Saul Alinsky Political Strategy

Saul Alinsky Political Strategy. Don’t laugh. It works, unbelievably well!

“Rules for Radicals” – 1971, and forever.

1. Power isn’t just what you have, but what your opponent thinks you have. Make them believe you’re stronger than you are.

2. Stay within your supporters’ experience. Don’t use ideas or language they don’t understand.

3. Go outside your opponents’ experience when possible. This can confuse and unsettle them.

4. Make your opponents follow their own rules strictly. They often can’t live up to their own standards.

5. Use ridicule as a weapon. It’s hard for opponents to counter and can make them angry, causing mistakes. Blame your opponent for things you have done or about to do. This makes it sound like an excuse when they defend themselves. If they are explaining, they are losing.

6. Use tactics your people enjoy. This keeps them motivated and involved.

7. Don’t let a tactic drag on too long. It gets boring and less effective.

8. Keep constant pressure on your opponents. Don’t let up.

9. The threat of something is often scarier than the thing itself. Use this to your advantage.

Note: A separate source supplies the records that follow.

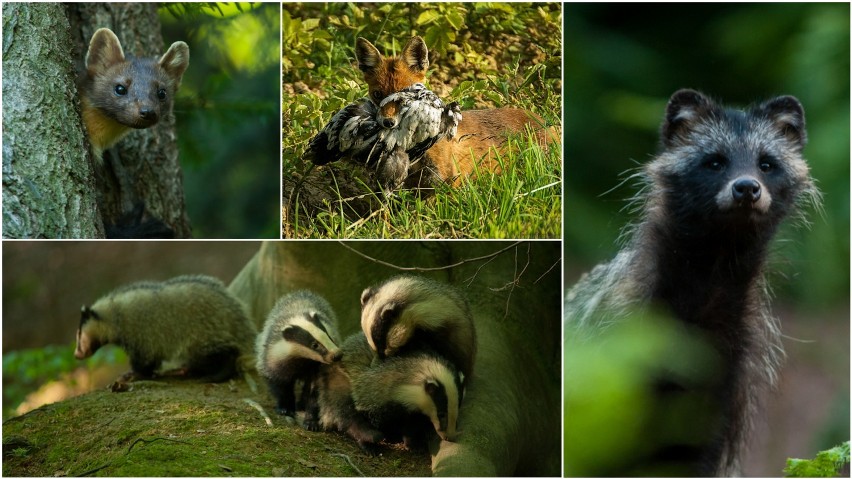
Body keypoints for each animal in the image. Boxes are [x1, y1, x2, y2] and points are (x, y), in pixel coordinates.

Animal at [564, 89, 820, 476]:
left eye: (766, 164)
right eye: (714, 162)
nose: (747, 188)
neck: (710, 272)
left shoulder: (727, 379)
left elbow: (697, 452)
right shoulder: (616, 345)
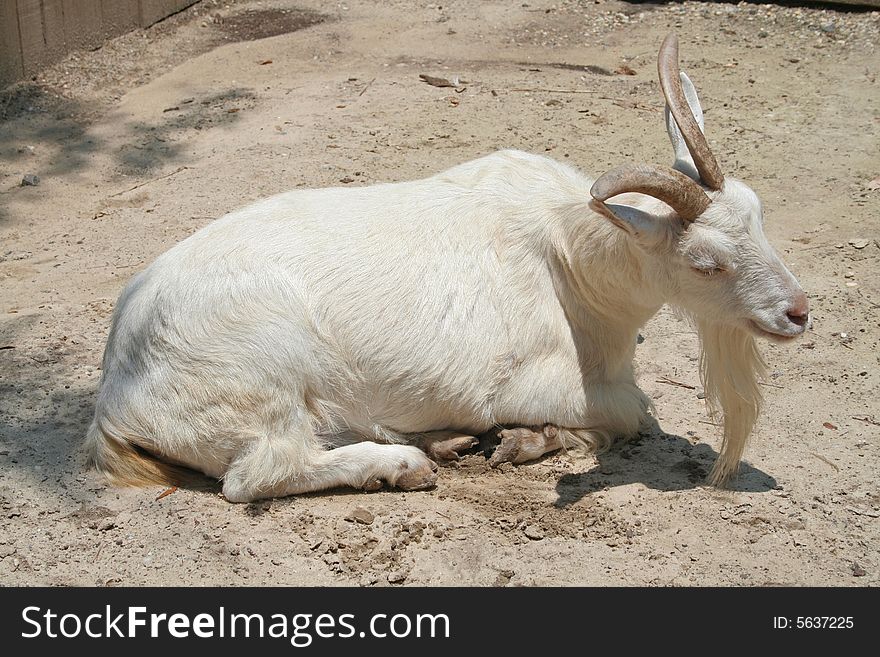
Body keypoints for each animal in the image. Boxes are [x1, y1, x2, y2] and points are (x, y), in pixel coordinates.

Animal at [86, 34, 808, 502]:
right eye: (705, 262)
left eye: (759, 214)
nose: (797, 312)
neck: (572, 261)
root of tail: (117, 387)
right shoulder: (526, 381)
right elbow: (636, 412)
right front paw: (529, 440)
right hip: (261, 377)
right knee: (257, 474)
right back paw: (401, 463)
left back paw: (441, 443)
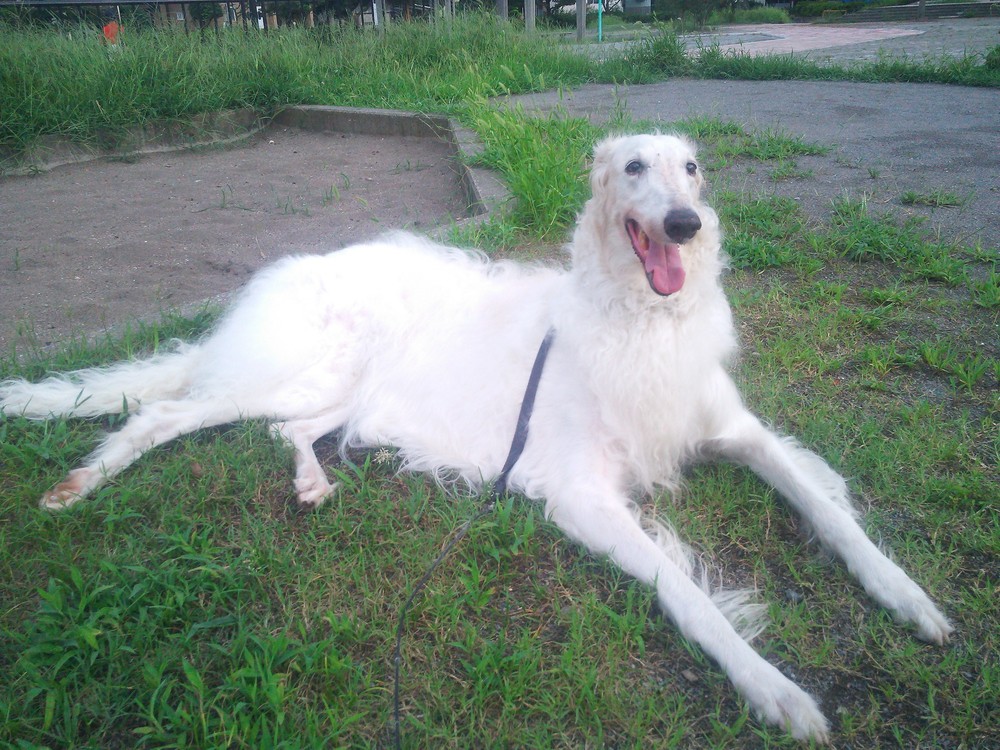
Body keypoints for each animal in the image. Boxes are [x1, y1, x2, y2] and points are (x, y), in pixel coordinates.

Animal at [0, 133, 952, 742]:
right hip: (294, 373)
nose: (686, 223)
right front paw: (776, 692)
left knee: (289, 431)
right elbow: (689, 596)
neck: (641, 324)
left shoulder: (739, 432)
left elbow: (835, 518)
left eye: (694, 169)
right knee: (164, 416)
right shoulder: (580, 495)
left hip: (342, 393)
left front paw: (911, 598)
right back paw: (76, 488)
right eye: (633, 166)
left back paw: (312, 482)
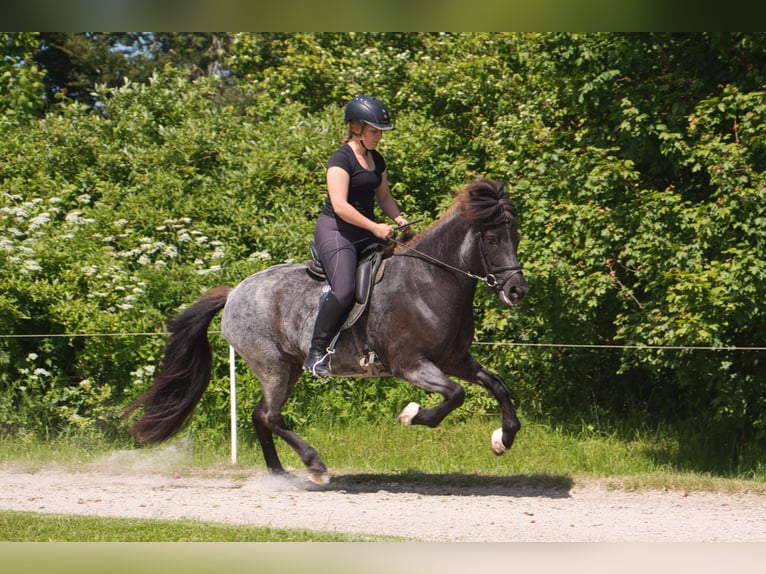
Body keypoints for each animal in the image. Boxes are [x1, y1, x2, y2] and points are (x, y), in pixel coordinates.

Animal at [127, 179, 536, 486]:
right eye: (492, 239)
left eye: (515, 236)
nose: (517, 292)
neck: (430, 280)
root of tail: (233, 293)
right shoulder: (410, 365)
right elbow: (454, 396)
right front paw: (411, 415)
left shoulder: (455, 359)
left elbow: (497, 385)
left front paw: (503, 439)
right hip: (272, 366)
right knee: (270, 416)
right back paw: (315, 465)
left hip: (287, 368)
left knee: (261, 415)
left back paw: (279, 474)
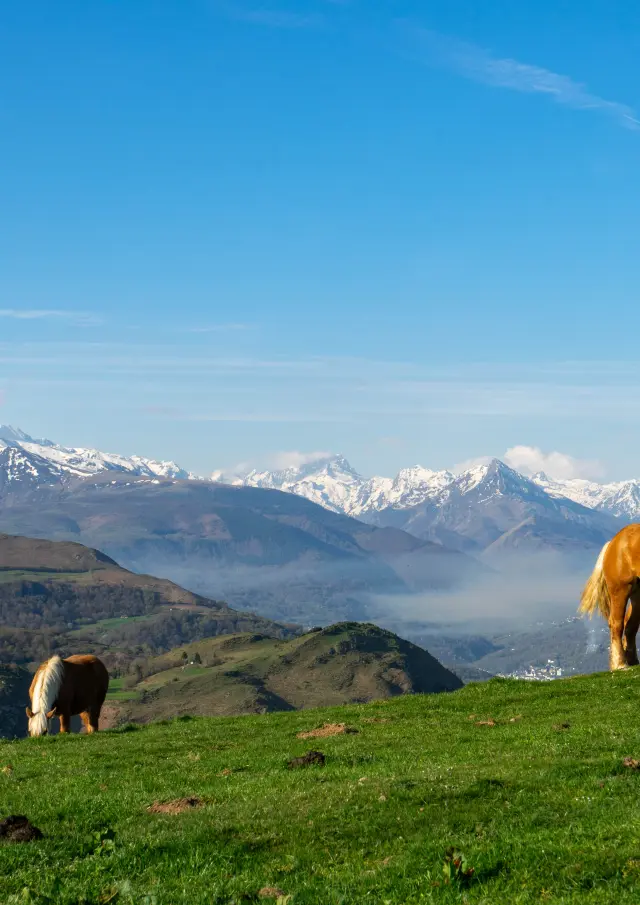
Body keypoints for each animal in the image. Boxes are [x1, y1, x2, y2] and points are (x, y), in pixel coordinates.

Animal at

10. Develop operations that keep constant pressure on the opposition.

11. If you push a negative idea hard enough, it can turn into a positive.

12. When you win, have a plan ready for what to do next.

13. Pick a specific target, focus on it, and make it personal. Personal character attacks remove the focus from performance or ideas. Use grand and large unprovable descriptions of how dangerous they are. “Debunked” and “discredited” are almost magic words when the opponent attacks with statistics or facts, or even video or photographs. Destroying your opponent is often easier than proving a point by performance or logic.

Since opponents are each likely to use these strategies, those who ask “WWSA Do” most shrewdly, and “print the most handbills,” push the most advertisement and “name recognition” dollars around, will generally “win”.

A different strategy entirely, that you would hear from Christopher Voss and Brandon Voss, would be “a person is six times more likely to buy from someone they actually LIKE — than someone they dislike.“ WOW! Wouldn’t it be fun if politicians took that seriously sometime.